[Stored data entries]

■ ■ ■ ■ ■

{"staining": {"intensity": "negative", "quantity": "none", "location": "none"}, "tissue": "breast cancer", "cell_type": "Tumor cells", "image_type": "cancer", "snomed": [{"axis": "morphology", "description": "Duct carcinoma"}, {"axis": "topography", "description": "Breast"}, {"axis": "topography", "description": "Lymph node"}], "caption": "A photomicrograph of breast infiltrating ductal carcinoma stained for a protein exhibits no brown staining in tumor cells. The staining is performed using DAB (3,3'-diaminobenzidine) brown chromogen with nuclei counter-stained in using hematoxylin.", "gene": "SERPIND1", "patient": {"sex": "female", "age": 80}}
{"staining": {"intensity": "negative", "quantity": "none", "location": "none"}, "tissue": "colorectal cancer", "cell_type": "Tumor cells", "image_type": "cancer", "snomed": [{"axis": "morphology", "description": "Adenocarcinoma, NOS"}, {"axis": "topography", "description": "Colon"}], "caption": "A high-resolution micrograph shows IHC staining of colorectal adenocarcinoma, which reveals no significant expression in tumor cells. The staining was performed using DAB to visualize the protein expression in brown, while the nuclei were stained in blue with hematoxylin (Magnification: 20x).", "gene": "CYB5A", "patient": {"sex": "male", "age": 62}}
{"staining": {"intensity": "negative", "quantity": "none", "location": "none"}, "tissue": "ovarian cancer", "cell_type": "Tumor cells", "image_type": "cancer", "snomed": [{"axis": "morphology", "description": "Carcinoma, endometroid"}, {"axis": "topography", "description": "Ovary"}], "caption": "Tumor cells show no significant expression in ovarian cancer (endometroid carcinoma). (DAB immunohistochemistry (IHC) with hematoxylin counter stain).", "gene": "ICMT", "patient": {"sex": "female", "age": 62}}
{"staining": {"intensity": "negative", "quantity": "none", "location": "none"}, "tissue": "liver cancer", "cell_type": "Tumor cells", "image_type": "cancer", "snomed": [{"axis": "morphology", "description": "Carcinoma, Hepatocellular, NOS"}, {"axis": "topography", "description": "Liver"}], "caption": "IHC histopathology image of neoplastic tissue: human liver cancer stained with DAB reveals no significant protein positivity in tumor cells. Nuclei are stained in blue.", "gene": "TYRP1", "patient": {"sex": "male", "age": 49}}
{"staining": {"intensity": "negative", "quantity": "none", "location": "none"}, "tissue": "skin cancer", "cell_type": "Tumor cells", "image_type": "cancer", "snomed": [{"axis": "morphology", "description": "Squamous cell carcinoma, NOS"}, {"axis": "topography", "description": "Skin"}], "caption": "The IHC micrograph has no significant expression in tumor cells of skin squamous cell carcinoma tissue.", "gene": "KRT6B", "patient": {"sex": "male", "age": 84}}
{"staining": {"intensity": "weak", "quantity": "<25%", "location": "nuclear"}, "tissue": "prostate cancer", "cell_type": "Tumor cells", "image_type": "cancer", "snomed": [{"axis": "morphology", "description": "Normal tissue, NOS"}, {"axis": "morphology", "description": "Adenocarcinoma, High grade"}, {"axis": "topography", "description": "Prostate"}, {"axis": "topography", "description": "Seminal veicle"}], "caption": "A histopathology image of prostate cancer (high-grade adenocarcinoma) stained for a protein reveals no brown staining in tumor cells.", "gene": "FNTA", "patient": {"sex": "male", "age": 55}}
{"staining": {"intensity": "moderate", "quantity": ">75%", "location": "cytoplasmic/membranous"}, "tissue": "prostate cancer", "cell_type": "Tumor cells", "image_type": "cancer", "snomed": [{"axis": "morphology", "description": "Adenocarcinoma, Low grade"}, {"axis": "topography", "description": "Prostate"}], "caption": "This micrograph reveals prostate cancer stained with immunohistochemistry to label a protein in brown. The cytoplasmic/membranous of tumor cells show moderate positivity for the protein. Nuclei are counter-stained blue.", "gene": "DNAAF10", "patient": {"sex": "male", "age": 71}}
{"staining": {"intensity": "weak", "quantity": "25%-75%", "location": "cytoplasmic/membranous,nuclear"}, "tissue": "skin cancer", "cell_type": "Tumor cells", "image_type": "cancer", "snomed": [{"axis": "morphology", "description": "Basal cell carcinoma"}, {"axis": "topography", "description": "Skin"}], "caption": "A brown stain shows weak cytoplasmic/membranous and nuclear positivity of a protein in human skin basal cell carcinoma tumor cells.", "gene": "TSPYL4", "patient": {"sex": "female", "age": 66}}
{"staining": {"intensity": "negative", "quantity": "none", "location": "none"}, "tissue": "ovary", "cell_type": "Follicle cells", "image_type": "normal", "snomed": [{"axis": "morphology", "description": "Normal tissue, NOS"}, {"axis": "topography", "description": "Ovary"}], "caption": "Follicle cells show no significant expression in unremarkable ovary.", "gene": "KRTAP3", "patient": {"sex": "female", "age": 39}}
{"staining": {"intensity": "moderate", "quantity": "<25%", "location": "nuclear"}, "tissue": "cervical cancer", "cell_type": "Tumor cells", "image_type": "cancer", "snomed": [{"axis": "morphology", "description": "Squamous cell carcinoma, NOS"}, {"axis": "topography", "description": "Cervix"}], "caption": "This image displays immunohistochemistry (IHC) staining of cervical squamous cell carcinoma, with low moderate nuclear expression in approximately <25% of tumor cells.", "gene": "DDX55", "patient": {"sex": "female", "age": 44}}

■ ■ ■ ■ ■

▶ **WORK TO COMPLETE**:
Give back the whole of the data above, exactly as written.

▶ **SOLUTION TO THE PROBLEM**:
{"staining": {"intensity": "negative", "quantity": "none", "location": "none"}, "tissue": "breast cancer", "cell_type": "Tumor cells", "image_type": "cancer", "snomed": [{"axis": "morphology", "description": "Duct carcinoma"}, {"axis": "topography", "description": "Breast"}, {"axis": "topography", "description": "Lymph node"}], "caption": "A photomicrograph of breast infiltrating ductal carcinoma stained for a protein exhibits no brown staining in tumor cells. The staining is performed using DAB (3,3'-diaminobenzidine) brown chromogen with nuclei counter-stained in using hematoxylin.", "gene": "SERPIND1", "patient": {"sex": "female", "age": 80}}
{"staining": {"intensity": "negative", "quantity": "none", "location": "none"}, "tissue": "colorectal cancer", "cell_type": "Tumor cells", "image_type": "cancer", "snomed": [{"axis": "morphology", "description": "Adenocarcinoma, NOS"}, {"axis": "topography", "description": "Colon"}], "caption": "A high-resolution micrograph shows IHC staining of colorectal adenocarcinoma, which reveals no significant expression in tumor cells. The staining was performed using DAB to visualize the protein expression in brown, while the nuclei were stained in blue with hematoxylin (Magnification: 20x).", "gene": "CYB5A", "patient": {"sex": "male", "age": 62}}
{"staining": {"intensity": "negative", "quantity": "none", "location": "none"}, "tissue": "ovarian cancer", "cell_type": "Tumor cells", "image_type": "cancer", "snomed": [{"axis": "morphology", "description": "Carcinoma, endometroid"}, {"axis": "topography", "description": "Ovary"}], "caption": "Tumor cells show no significant expression in ovarian cancer (endometroid carcinoma). (DAB immunohistochemistry (IHC) with hematoxylin counter stain).", "gene": "ICMT", "patient": {"sex": "female", "age": 62}}
{"staining": {"intensity": "negative", "quantity": "none", "location": "none"}, "tissue": "liver cancer", "cell_type": "Tumor cells", "image_type": "cancer", "snomed": [{"axis": "morphology", "description": "Carcinoma, Hepatocellular, NOS"}, {"axis": "topography", "description": "Liver"}], "caption": "IHC histopathology image of neoplastic tissue: human liver cancer stained with DAB reveals no significant protein positivity in tumor cells. Nuclei are stained in blue.", "gene": "TYRP1", "patient": {"sex": "male", "age": 49}}
{"staining": {"intensity": "negative", "quantity": "none", "location": "none"}, "tissue": "skin cancer", "cell_type": "Tumor cells", "image_type": "cancer", "snomed": [{"axis": "morphology", "description": "Squamous cell carcinoma, NOS"}, {"axis": "topography", "description": "Skin"}], "caption": "The IHC micrograph has no significant expression in tumor cells of skin squamous cell carcinoma tissue.", "gene": "KRT6B", "patient": {"sex": "male", "age": 84}}
{"staining": {"intensity": "weak", "quantity": "<25%", "location": "nuclear"}, "tissue": "prostate cancer", "cell_type": "Tumor cells", "image_type": "cancer", "snomed": [{"axis": "morphology", "description": "Normal tissue, NOS"}, {"axis": "morphology", "description": "Adenocarcinoma, High grade"}, {"axis": "topography", "description": "Prostate"}, {"axis": "topography", "description": "Seminal veicle"}], "caption": "A histopathology image of prostate cancer (high-grade adenocarcinoma) stained for a protein reveals no brown staining in tumor cells.", "gene": "FNTA", "patient": {"sex": "male", "age": 55}}
{"staining": {"intensity": "moderate", "quantity": ">75%", "location": "cytoplasmic/membranous"}, "tissue": "prostate cancer", "cell_type": "Tumor cells", "image_type": "cancer", "snomed": [{"axis": "morphology", "description": "Adenocarcinoma, Low grade"}, {"axis": "topography", "description": "Prostate"}], "caption": "This micrograph reveals prostate cancer stained with immunohistochemistry to label a protein in brown. The cytoplasmic/membranous of tumor cells show moderate positivity for the protein. Nuclei are counter-stained blue.", "gene": "DNAAF10", "patient": {"sex": "male", "age": 71}}
{"staining": {"intensity": "weak", "quantity": "25%-75%", "location": "cytoplasmic/membranous,nuclear"}, "tissue": "skin cancer", "cell_type": "Tumor cells", "image_type": "cancer", "snomed": [{"axis": "morphology", "description": "Basal cell carcinoma"}, {"axis": "topography", "description": "Skin"}], "caption": "A brown stain shows weak cytoplasmic/membranous and nuclear positivity of a protein in human skin basal cell carcinoma tumor cells.", "gene": "TSPYL4", "patient": {"sex": "female", "age": 66}}
{"staining": {"intensity": "negative", "quantity": "none", "location": "none"}, "tissue": "ovary", "cell_type": "Follicle cells", "image_type": "normal", "snomed": [{"axis": "morphology", "description": "Normal tissue, NOS"}, {"axis": "topography", "description": "Ovary"}], "caption": "Follicle cells show no significant expression in unremarkable ovary.", "gene": "KRTAP3", "patient": {"sex": "female", "age": 39}}
{"staining": {"intensity": "moderate", "quantity": "<25%", "location": "nuclear"}, "tissue": "cervical cancer", "cell_type": "Tumor cells", "image_type": "cancer", "snomed": [{"axis": "morphology", "description": "Squamous cell carcinoma, NOS"}, {"axis": "topography", "description": "Cervix"}], "caption": "This image displays immunohistochemistry (IHC) staining of cervical squamous cell carcinoma, with low moderate nuclear expression in approximately <25% of tumor cells.", "gene": "DDX55", "patient": {"sex": "female", "age": 44}}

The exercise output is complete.